> [ABOUT THIS EXERCISE]: Below are the records; copy exactly the stretch from the line containing "med den nya nyckel versionen" through the line containing "Om du vill ändra", both ends included, and nothing else.

(Stored data entries)
□ □ □
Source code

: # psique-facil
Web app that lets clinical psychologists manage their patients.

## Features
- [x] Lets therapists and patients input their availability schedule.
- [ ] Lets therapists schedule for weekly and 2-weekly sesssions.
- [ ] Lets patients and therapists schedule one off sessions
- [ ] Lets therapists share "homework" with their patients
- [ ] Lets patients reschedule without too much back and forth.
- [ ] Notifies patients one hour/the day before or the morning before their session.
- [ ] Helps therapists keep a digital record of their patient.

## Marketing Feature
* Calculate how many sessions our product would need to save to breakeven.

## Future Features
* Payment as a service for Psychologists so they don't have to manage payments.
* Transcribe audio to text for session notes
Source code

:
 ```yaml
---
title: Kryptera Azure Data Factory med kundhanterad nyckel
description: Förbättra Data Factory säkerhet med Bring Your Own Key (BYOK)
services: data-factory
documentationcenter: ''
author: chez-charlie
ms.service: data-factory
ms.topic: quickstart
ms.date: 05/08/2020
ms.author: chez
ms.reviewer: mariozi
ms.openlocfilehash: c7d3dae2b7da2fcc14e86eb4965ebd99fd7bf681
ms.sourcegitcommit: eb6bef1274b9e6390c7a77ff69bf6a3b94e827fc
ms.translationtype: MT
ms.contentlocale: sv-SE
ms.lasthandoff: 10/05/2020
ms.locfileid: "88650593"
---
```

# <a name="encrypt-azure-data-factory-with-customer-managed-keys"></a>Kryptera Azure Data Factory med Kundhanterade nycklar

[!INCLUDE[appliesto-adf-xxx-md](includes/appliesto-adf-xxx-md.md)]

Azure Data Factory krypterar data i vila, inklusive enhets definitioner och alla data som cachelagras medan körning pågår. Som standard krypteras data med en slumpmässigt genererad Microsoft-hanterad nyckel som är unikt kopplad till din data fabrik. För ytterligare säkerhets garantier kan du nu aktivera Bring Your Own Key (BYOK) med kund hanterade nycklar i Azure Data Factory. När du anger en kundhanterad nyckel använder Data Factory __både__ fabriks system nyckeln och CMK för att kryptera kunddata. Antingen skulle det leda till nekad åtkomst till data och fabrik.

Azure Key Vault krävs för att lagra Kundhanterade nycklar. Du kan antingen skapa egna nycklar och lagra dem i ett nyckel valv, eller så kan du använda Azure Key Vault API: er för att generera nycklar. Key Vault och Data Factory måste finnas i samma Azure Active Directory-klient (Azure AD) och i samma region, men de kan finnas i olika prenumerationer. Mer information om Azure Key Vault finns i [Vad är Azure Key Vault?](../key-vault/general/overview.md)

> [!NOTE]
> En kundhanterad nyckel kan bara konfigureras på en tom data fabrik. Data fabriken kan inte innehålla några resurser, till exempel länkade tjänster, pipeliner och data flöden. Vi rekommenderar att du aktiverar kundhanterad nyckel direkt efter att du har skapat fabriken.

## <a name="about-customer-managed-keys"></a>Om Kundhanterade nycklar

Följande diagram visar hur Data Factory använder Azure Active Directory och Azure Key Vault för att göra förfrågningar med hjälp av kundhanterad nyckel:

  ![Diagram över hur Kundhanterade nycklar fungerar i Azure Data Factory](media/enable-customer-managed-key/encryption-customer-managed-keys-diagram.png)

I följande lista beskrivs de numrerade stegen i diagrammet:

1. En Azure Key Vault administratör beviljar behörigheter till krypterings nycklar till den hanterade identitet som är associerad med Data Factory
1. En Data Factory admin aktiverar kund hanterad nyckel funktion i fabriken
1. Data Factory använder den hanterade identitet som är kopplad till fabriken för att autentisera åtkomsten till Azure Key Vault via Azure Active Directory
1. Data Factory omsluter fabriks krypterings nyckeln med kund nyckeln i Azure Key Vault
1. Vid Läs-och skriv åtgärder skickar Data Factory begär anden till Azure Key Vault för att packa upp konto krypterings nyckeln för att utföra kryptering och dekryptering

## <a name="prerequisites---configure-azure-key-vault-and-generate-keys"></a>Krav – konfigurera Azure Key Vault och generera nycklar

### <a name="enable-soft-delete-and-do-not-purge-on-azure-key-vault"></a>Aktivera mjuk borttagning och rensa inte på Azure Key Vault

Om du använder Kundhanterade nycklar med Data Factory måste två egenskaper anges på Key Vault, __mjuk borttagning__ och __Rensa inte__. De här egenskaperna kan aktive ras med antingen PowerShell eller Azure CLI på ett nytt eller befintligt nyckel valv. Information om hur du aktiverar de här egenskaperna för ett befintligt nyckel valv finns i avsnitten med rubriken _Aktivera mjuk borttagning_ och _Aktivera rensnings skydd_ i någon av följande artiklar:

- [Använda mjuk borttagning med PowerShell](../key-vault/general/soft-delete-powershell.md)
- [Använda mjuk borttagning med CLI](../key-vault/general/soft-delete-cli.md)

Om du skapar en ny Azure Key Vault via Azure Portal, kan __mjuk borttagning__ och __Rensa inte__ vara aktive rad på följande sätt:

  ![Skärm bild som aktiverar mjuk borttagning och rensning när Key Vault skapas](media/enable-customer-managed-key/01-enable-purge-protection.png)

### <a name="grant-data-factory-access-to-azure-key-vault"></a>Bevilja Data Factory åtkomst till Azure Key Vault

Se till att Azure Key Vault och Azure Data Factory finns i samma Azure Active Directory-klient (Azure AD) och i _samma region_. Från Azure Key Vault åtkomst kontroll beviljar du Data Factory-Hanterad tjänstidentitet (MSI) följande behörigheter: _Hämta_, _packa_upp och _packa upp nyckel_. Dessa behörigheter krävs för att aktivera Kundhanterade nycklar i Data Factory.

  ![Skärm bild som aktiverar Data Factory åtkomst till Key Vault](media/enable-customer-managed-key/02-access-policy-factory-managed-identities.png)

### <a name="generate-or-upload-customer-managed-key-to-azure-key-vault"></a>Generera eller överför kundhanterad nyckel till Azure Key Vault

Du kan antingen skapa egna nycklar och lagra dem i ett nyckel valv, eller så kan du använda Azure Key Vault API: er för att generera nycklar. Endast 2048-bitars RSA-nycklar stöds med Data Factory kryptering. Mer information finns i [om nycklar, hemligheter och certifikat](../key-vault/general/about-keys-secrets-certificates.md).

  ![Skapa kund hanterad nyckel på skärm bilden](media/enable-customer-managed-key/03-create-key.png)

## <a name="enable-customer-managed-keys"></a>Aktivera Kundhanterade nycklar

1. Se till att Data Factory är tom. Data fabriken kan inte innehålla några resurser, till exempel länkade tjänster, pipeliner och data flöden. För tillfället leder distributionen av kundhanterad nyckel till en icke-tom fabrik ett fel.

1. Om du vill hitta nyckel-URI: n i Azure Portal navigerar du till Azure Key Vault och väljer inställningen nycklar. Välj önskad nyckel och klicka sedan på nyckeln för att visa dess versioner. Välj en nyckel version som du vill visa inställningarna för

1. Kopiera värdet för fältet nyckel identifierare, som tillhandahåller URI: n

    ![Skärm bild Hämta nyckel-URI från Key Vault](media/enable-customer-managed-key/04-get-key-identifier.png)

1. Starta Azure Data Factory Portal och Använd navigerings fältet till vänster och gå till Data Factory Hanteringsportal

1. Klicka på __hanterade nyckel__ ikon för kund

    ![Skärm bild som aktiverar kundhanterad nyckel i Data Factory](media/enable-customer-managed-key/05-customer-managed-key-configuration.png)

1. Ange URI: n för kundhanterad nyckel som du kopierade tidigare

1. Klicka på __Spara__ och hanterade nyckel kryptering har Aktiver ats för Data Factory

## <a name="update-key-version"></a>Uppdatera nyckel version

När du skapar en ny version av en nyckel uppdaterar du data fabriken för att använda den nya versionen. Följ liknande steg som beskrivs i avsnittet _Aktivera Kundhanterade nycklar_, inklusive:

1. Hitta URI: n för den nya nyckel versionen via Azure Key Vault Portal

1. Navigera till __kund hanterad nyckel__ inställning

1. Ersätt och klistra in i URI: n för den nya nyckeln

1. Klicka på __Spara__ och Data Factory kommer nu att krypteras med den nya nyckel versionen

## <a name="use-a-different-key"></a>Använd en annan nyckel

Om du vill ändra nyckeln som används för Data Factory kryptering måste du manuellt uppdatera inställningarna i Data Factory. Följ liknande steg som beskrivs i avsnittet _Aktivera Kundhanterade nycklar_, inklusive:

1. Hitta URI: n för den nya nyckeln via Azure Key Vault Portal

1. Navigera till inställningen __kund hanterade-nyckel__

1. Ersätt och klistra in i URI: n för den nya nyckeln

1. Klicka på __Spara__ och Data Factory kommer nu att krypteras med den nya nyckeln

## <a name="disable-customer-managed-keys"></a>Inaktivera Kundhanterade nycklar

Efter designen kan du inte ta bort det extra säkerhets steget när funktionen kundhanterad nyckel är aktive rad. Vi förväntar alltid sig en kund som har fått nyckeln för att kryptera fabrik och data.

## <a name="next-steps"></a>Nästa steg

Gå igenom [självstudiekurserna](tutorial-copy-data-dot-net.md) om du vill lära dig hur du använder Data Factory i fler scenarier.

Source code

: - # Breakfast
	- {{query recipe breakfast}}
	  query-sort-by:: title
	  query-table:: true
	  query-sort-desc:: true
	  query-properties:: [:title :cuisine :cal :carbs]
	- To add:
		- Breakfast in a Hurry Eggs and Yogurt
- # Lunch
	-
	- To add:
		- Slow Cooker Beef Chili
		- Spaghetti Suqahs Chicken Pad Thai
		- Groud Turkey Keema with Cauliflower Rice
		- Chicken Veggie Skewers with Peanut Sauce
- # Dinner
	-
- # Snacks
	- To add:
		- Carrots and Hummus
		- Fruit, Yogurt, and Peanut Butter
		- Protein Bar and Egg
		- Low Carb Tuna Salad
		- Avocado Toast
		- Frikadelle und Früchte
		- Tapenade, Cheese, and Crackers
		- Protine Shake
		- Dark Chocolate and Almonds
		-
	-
□ □ □
> [YOUR RESPONSE]:
1. Klicka på __Spara__ och Data Factory kommer nu att krypteras med den nya nyckel versionen

## <a name="use-a-different-key"></a>Använd en annan nyckel

Om du vill ändra nyckeln som används för Data Factory kryptering måste du manuellt uppdatera inställningarna i Data Factory. Följ liknande steg som beskrivs i avsnittet _Aktivera Kundhanterade nycklar_, inklusive:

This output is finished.